**WRITTEN EXERCISE:**
Turn the rows below into a numbered list, leaving out any blank lines.

**RECORDS FOR THIS EXERCISE:**
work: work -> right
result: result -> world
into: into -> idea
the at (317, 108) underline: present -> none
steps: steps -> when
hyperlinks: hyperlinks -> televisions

**FINAL RESULT:**
1. work: work -> right
2. result: result -> world
3. into: into -> idea
4. the at (317, 108) underline: present -> none
5. steps: steps -> when
6. hyperlinks: hyperlinks -> televisions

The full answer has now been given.